-- start Passage given --

Figure \(\PageIndex{1}\): Patterns for a simple parity-check code. Each line connects patterns that differ in only one bit; bold-face patterns are the legitimate ones.

The second example, in Figure \(\PageIndex{2}\), shows a forward error-correction code that can correct 1-bit errors in a 4-bit data value, by encoding the 4 bits into 7-bit words. In this code, bits \(P_7\), \(P_6\), \(P_5\), and \(P_3\) carry the data, while bits \(P_4\), \(P_2\), and \(P_1\) are calculated from the data bits. (This out-of-order numbering scheme creates a multidimensional binary coordinate system with a use that will be evident in a moment.) We could analyze this code to determine its Hamming distance, but we can also observe that three extra bits can carry exactly enough information to distinguish 8 cases: no error, an error in bit 1, an error in bit 2, … or an error in bit 7. Thus, it is not surprising that an error-correction code can be created. This code calculates bits P1, P2, and P4 as follows:

\( P_1 = P_7 \oplus P_5 \oplus P_3 \)

\( P_2 = P_7 \oplus P_6 \oplus P_3 \)

-- end Passage given --
-- start Material provided --

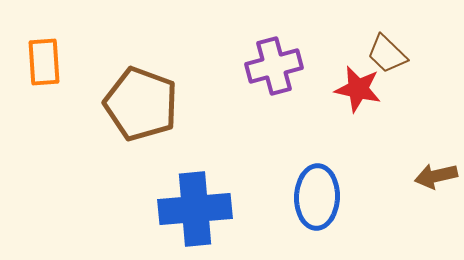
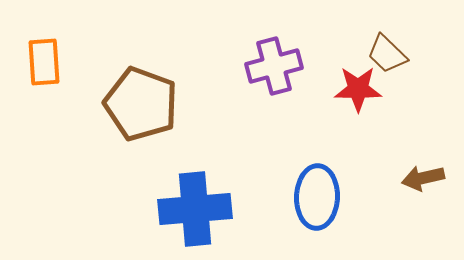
red star: rotated 12 degrees counterclockwise
brown arrow: moved 13 px left, 2 px down
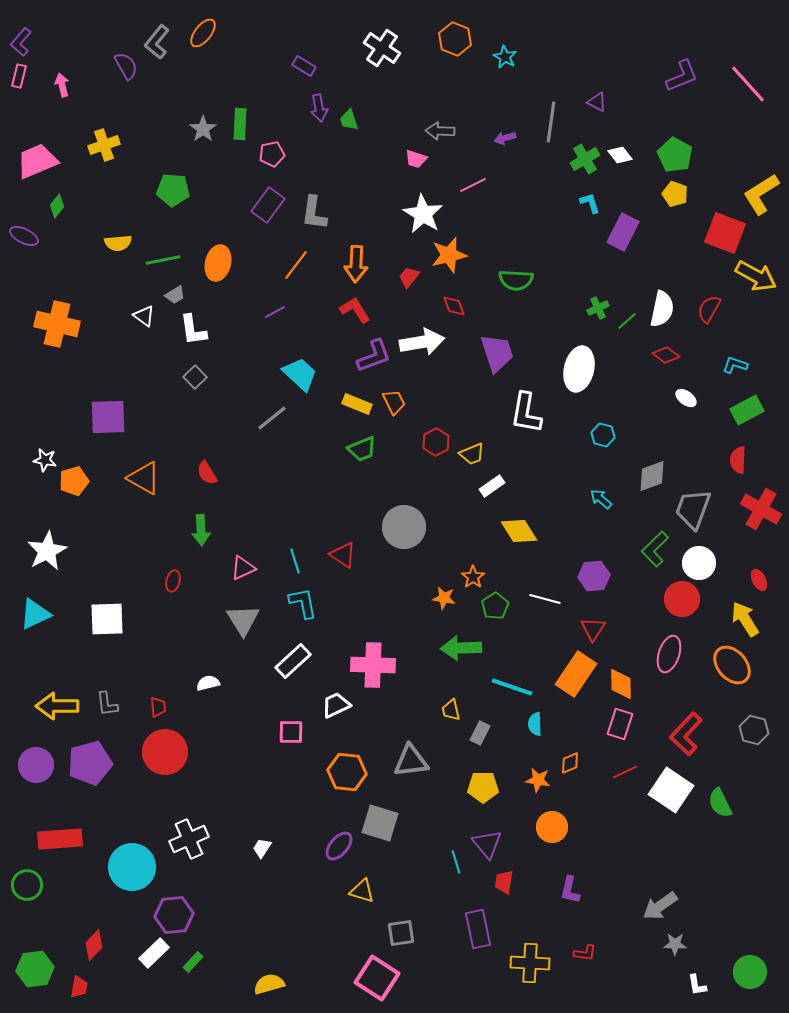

-- end Material provided --

> [Brief] Repeat the error-correction passage word for word, everything from "The second example, in" down to "P_5 \oplus P_3 \)". You can leave the listing aside; it plays no part here.

> [Complete response]
The second example, in Figure \(\PageIndex{2}\), shows a forward error-correction code that can correct 1-bit errors in a 4-bit data value, by encoding the 4 bits into 7-bit words. In this code, bits \(P_7\), \(P_6\), \(P_5\), and \(P_3\) carry the data, while bits \(P_4\), \(P_2\), and \(P_1\) are calculated from the data bits. (This out-of-order numbering scheme creates a multidimensional binary coordinate system with a use that will be evident in a moment.) We could analyze this code to determine its Hamming distance, but we can also observe that three extra bits can carry exactly enough information to distinguish 8 cases: no error, an error in bit 1, an error in bit 2, … or an error in bit 7. Thus, it is not surprising that an error-correction code can be created. This code calculates bits P1, P2, and P4 as follows:

\( P_1 = P_7 \oplus P_5 \oplus P_3 \)